## Work order
Where does the word "button" occur in the entries below? Copy every line that has it.
[Opening Given records section]
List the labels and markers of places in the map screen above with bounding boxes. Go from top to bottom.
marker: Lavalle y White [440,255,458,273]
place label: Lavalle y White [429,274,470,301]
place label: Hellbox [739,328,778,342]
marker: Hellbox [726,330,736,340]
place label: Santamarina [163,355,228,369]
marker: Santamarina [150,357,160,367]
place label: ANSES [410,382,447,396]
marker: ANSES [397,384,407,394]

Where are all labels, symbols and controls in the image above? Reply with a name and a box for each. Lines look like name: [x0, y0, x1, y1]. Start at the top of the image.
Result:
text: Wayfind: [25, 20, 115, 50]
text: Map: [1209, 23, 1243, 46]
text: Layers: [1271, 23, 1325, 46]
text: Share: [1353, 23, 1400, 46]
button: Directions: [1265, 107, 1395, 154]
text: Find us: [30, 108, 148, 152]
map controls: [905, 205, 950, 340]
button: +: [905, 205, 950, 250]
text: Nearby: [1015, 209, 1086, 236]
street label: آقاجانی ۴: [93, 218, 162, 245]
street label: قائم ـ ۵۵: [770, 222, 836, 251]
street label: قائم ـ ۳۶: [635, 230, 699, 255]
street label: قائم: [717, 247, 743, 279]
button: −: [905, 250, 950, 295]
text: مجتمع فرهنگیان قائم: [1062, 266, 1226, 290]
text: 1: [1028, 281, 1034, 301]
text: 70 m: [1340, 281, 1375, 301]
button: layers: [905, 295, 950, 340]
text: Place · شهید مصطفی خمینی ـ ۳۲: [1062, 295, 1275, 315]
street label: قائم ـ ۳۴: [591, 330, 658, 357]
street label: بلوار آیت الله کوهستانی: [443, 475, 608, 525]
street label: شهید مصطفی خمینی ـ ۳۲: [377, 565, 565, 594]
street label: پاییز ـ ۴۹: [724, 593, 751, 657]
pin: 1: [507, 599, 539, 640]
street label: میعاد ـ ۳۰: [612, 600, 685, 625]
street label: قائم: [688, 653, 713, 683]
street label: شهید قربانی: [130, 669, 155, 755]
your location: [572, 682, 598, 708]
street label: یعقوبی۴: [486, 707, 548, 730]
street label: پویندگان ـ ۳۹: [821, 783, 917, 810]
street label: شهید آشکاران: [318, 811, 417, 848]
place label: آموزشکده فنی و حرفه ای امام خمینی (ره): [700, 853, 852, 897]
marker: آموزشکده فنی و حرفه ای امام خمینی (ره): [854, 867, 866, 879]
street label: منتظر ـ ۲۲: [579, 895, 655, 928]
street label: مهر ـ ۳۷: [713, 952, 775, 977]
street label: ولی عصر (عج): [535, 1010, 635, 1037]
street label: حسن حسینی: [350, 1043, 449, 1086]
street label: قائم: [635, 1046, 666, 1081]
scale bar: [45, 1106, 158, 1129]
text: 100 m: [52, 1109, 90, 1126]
[Closing Given records section]
## Exercise result
button: Directions: [1265, 107, 1395, 154]
button: +: [905, 205, 950, 250]
button: −: [905, 250, 950, 295]
button: layers: [905, 295, 950, 340]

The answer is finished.